- Born: 13 February 1912 Frankfurt, German Empire
- Died: 25 January 2004 (aged 92) The Bronx, New York City
- Education: University of Frankfurt University of Bern (M.D.)
- Occupation: Anesthesiologist
- Years active: 1939-1995
- Known for: 'The mother of obstetric anaesthesia'
- Medical career
- Profession: Physician
- Field: Anesthesiology
- Institutions: Beth Israel Hospital Albert Einstein College of Medicine
- Sub-specialties: Obstetric anesthesiology

= Gertie F. Marx =

Obstetric anesthesiologist

Gertie Florentine Marx (1912–2004) was an obstetric anesthesiologist, "internationally known as 'the mother of obstetric anaesthesia'". Marx pioneered the use of epidural analgesia during childbirth, and was the founding editor of the quarterly Obstetric Anesthesia Digest.

==Life==
Gertie Marx was born in Frankfurt on February 13, 1912, and attended medical school at the University of Frankfurt from 1931. A Jew, she emigrated to Switzerland in 1936 and completed her medical studies at the University of Bern, graduating in 1937. Later that year she travelled on to the United States and settled in New York City.
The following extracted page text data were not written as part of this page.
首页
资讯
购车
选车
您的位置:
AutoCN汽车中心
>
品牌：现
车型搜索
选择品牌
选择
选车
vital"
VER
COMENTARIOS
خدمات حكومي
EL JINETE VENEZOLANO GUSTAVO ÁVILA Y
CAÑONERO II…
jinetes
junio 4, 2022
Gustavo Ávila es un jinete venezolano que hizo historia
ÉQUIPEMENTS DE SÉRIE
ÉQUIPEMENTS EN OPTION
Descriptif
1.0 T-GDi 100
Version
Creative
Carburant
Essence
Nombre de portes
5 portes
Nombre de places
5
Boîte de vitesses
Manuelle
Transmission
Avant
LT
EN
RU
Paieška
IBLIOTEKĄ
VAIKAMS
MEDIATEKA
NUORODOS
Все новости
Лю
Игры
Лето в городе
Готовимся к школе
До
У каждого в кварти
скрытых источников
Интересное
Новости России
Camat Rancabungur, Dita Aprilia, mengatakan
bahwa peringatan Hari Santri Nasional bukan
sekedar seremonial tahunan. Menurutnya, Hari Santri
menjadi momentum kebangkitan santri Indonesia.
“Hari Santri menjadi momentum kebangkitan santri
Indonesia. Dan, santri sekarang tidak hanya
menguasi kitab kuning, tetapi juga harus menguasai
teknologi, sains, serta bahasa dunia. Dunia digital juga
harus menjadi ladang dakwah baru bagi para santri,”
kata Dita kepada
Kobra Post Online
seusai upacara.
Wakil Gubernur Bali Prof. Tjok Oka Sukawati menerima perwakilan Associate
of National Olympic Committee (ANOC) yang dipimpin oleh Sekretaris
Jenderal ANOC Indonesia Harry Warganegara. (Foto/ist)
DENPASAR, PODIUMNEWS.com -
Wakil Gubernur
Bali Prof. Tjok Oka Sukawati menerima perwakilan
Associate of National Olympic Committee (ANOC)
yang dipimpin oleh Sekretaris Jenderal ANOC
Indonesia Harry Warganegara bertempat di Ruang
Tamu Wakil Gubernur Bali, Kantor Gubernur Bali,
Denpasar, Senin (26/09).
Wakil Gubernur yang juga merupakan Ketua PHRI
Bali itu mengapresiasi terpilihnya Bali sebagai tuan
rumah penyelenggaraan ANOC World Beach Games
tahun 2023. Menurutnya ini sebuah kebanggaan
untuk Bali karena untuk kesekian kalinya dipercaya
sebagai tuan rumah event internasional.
In 1939 she secured an internship at Beth Israel Hospital, and in 1940 became the first resident in a new anesthesiology residency program at the hospital. In 1943 she joined the attending staff at Beth Israel Medical Center. In 1955 she moved to the Albert Einstein College of Medicine, and remained there until retirement as Emeritus Professor in 1995.

==Honors and awards==
Marx received numerous recognitions for her role in anesthesiology. In 1988, Marx became the second woman to receive the Distinguished Service Award from the American Society of Anesthesiologists. The American Society for Regional Anesthesia also presented Gertie with a Distinguished Service Award (DSA) in 1990. Marx was awarded the College Medal by the Royal College of Anaesthetists in a 1993 ceremony in London presented by Queen Elizabeth II.

==Bibliography==
As well as the books listed below, Marx authored over 150 articles and many textbook chapters.
- Gertie F. Marx (1979). Clinical Management of Mother and Newborn. Springer-Verlag.
- Gertie F. Marx (1978). Anesthetic considerations in hypertensive disorders of pregnancy. Year Book Medical Publishers.
- Gertie F. Marx (1973). Parturition and perinatology. F.A. Davis Co.
- Gertie F. Marx; Louis R. Orkin (1969). Physiology of obstetric anesthesia. C.C. Thomas.